Jessen Jessen: Bildung durch Bewegung im Hengstenberg-Raum
JESSEN/MZ. - Was aber wohl viele Eltern - ausgenommen jene, deren Nachwuchs das Kunterbunt-Haus besucht - nicht wissen: Die Einrichtung besitzt - als "Schmankerl der bewegungsorientierten Arbeit", wie deren Leiterin Doris Eßberger es formuliert - einen so genannten Hengstenberg-Raum.
In diesem speziellen Turnraum, einem von zweien in der Kita, werden bei Mädchen und Jungen über eine anregungsreiche Umgebung, sprich ein entsprechendes Spielgeräte-Angebot, Selbstbildungsprozesse unterstützt. Zunutze macht man sich dabei Konzepte, die auf Elfriede Hengstenberg und Emmi Piker zurückgehen. Als Motto gibt Doris Eßberger den Satz vor: "Man kommt nur vorwärts, wenn man sich bewegt!" Dessen Doppelsinn, das Von-der-Stelle-Kommen durch Bewegung und die durch Bewegung unterstützte Bildung fürs Leben, erschließt sich jedem, der einer Turnstunde in dem Hengstenberg-Raum beiwohnt.

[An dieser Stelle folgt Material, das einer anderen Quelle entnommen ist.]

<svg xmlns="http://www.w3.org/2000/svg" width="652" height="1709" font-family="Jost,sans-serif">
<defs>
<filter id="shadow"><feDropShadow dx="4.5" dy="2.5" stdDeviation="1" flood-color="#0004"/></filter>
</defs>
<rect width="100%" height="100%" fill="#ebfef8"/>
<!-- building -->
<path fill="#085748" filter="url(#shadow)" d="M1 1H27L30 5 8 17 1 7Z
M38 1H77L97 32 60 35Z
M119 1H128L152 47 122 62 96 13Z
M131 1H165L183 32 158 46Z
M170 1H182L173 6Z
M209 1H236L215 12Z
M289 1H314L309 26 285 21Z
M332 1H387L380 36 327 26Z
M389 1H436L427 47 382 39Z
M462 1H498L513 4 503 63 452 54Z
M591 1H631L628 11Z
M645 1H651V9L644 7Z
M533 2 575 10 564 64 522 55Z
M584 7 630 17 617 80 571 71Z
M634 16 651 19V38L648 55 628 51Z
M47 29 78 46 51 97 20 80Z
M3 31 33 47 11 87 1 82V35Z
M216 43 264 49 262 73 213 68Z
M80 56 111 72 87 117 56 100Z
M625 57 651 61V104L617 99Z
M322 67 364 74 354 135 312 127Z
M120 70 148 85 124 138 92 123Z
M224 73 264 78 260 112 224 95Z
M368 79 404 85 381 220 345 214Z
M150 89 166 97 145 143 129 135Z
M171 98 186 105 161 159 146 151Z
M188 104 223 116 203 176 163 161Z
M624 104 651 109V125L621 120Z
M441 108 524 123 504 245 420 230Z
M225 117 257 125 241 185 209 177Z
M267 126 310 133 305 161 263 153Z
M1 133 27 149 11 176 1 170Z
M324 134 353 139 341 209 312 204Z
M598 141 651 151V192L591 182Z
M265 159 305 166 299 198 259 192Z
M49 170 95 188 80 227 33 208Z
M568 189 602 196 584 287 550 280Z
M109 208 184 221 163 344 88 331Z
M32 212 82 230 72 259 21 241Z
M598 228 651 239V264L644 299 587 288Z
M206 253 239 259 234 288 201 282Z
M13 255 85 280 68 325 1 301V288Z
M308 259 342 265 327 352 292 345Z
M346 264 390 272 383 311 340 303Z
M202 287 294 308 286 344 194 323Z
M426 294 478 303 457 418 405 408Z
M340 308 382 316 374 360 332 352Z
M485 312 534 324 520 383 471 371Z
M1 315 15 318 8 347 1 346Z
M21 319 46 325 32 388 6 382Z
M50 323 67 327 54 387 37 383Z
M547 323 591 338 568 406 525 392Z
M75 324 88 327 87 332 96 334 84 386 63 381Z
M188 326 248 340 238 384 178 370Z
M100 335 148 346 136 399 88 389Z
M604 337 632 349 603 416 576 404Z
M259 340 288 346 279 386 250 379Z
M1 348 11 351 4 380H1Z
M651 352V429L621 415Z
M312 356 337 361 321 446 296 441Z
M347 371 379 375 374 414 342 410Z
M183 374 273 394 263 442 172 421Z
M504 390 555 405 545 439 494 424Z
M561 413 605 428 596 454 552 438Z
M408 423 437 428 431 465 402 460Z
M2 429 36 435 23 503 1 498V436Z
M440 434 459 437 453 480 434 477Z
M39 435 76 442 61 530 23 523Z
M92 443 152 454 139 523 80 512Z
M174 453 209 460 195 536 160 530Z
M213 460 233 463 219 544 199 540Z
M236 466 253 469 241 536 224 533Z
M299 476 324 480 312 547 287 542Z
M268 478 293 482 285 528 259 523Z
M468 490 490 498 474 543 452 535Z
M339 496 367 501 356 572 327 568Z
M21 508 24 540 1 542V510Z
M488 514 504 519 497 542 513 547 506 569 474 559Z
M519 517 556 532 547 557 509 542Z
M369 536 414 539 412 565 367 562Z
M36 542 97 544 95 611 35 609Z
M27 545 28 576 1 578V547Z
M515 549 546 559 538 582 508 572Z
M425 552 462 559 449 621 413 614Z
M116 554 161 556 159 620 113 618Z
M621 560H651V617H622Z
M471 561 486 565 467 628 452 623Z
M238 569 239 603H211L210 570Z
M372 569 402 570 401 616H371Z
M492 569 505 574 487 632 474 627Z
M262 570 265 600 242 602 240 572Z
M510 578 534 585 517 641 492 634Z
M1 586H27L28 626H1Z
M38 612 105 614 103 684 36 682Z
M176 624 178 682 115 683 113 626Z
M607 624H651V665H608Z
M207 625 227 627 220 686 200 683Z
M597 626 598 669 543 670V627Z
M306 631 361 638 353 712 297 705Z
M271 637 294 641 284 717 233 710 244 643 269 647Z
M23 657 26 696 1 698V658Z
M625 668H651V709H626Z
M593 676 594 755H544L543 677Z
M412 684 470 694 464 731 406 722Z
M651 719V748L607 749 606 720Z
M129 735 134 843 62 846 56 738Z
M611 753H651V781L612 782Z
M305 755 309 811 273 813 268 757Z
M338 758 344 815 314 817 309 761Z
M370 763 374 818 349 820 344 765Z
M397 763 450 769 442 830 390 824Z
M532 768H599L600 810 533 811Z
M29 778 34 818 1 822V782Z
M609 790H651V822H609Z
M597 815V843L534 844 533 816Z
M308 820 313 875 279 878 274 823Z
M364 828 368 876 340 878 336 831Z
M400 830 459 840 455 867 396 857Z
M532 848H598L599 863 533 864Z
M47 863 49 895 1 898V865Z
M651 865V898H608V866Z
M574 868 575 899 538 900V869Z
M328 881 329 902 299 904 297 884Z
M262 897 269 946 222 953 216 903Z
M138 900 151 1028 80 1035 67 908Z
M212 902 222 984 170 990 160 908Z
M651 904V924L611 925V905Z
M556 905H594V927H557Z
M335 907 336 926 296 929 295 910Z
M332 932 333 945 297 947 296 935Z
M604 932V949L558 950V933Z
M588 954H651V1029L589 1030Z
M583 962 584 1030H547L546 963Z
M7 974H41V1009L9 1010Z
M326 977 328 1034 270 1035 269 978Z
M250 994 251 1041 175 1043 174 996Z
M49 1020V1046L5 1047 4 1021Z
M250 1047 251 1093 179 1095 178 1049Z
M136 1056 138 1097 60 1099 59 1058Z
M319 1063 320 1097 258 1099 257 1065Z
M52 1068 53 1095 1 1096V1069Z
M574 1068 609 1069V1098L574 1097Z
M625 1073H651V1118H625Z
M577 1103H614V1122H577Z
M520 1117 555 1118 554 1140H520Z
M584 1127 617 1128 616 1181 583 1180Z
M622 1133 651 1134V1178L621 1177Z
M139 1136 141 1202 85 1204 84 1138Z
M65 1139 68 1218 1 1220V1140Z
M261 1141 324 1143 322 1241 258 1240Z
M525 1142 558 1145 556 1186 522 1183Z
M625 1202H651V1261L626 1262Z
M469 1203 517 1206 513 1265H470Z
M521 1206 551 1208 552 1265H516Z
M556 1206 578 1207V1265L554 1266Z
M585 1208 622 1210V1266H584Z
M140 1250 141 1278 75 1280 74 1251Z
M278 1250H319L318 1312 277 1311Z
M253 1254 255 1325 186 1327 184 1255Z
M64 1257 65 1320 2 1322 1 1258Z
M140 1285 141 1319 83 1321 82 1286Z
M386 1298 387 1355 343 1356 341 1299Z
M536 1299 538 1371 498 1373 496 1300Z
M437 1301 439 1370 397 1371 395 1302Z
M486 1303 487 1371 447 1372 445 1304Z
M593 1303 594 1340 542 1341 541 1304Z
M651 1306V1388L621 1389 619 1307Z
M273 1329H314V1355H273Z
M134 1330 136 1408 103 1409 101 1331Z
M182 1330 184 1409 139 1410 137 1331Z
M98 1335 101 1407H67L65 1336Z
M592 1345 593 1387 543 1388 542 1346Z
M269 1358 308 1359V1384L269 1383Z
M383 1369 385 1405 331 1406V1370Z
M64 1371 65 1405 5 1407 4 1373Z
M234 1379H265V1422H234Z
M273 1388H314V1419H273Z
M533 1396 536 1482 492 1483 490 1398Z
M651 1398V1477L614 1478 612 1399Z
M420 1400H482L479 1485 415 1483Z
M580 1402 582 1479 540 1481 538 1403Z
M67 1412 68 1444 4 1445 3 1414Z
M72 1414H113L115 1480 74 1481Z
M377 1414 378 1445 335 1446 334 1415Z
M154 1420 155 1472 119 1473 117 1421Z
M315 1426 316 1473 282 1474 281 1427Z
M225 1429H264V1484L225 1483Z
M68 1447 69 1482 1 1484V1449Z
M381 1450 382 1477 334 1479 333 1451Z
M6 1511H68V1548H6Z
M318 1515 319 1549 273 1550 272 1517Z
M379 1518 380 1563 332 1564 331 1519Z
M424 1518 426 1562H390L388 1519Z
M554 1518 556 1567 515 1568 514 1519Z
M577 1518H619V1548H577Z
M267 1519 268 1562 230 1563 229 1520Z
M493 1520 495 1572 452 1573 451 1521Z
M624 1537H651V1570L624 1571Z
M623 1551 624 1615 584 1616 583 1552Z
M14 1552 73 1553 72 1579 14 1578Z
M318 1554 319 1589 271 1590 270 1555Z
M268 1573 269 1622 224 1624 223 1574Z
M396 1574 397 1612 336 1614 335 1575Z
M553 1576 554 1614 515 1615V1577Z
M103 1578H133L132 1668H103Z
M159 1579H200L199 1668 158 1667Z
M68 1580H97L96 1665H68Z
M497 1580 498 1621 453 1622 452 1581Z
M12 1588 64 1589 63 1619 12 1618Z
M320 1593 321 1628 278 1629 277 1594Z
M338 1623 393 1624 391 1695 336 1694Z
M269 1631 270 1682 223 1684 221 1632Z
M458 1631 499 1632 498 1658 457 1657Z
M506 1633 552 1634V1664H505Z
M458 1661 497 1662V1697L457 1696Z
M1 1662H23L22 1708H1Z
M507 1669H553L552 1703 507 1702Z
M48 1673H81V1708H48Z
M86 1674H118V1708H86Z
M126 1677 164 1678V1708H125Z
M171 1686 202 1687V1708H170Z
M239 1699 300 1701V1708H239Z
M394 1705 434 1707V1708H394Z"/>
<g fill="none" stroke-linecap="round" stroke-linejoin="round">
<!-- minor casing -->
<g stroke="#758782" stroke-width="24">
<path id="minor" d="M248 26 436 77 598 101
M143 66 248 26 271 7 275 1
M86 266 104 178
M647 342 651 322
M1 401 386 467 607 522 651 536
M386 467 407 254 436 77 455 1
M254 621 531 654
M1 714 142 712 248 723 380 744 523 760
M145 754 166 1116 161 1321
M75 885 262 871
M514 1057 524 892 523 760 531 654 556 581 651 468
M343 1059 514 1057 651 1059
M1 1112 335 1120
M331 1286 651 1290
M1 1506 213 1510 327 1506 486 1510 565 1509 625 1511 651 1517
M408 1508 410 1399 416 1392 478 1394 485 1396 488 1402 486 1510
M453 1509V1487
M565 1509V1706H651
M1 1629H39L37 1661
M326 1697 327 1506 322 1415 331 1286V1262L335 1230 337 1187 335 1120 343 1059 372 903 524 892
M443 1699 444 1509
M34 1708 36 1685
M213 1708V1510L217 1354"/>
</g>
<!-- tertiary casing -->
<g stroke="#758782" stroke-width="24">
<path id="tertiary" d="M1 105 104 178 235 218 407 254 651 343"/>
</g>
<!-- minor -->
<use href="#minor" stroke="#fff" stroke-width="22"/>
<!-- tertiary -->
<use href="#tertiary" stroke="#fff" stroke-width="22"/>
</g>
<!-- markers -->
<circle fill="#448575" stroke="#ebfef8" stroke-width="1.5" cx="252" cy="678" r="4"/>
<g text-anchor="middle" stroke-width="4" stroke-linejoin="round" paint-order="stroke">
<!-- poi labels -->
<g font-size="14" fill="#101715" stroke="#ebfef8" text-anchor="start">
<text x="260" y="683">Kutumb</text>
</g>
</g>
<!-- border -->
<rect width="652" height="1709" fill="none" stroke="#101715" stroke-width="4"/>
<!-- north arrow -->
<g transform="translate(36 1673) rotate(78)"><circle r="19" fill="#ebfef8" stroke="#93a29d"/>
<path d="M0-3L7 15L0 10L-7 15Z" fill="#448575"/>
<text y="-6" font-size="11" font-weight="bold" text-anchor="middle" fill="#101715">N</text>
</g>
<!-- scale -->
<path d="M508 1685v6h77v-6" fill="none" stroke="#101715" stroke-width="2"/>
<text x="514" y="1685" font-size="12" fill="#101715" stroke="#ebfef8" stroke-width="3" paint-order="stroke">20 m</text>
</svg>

Anders als in üblichen Turnstunden gibt es hier (fast) keine Anleitung für den Nachwuchs. Jedes Kind nimmt die Motivation für sein Tun aus sich selbst, Eigeninitiative ist der Motor. "Die Kinder können alle Entscheidungen selbst treffen", erklärt Doris Eßberger und zählt auf: "Was sie in ihrer freien Spielzeit tun, wann, also in welcher Reihenfolge, mit wem, wie oft und welche konkreten Bewegungen an den Geräten ausgeführt werden." Die Pädagogen wollen damit beitragen, eine Grundlage zu schaffen für ein "lebenslanges Lernen voller Lust und Spannung".
Der Hengstenberg-Raum befindet sich im Keller vom Kunterbunt-Haus. Er ist mit Teppichen ausgelegt, die Mädchen und Jungen bewegen sich darauf barfuß. Die zur Verfügung gestellten Gerätschaften bestehen aus naturbelassenem Holz heimischer Wälder, kommen von den Wolfshagener Hütten und haben ihren Preis. Ihre Anschaffung war nur unter Nutzung verschiedener Fördertöpfe möglich. Zur Basis-Ausstattung gehören zwei Kippelscheiben (eine große für bis zu vier Kinder und eine kleine) zum Ausbalancieren, ein Balancier- und Klettergestell (zum Beispiel fürs beliebte "Schweinebaumeln"), zwei Spielleitern (eine hohe, eine niedrigere), ein Rutsch- und Kippelbrett, eine Mittelholmleiter, eine Hühnerleiter, diverse Vierkant- und Kippelhölzer, Spielhocker und eine doppelte Balancierstange. Die Einzelteile lassen sich natürlich auch verschieden miteinander kombinieren.
Obwohl in dem Hengstenberg-Raum selbstbestimmtes Spielen angesagt ist, gelten dennoch einige, wenn auch einfache Regeln: Das barfuß Laufen gehört dazu - "dadurch sollen die Wahrnehmungen gesteigert und die Reflexzonen angeregt werden", sagt Doris Eßberger. Beim Üben kann sich jedes Kind nach Belieben Zeit lassen. Aber auch den anderen Mädchen und Jungen muss ausreichend Zeit und Raum zum Nutzen der Geräte eingeräumt werden - "dafür sind Absprachen untereinander nötig", macht die Kita-Leiterin aufmerksam. Und jeder Steppke geht nur solche Übungen an, die er sich allein zutraut. "Der Nachwuchs wird dadurch stabiler und selbstsicherer", beschreibt Doris Eßberger die Wirkung, "und die Haltung verbessert sich sichtbar". Auch betont sie dass es förderliche Verbindungen von Bewegung zu Sprache, Musik und Rhythmusgefühl gibt.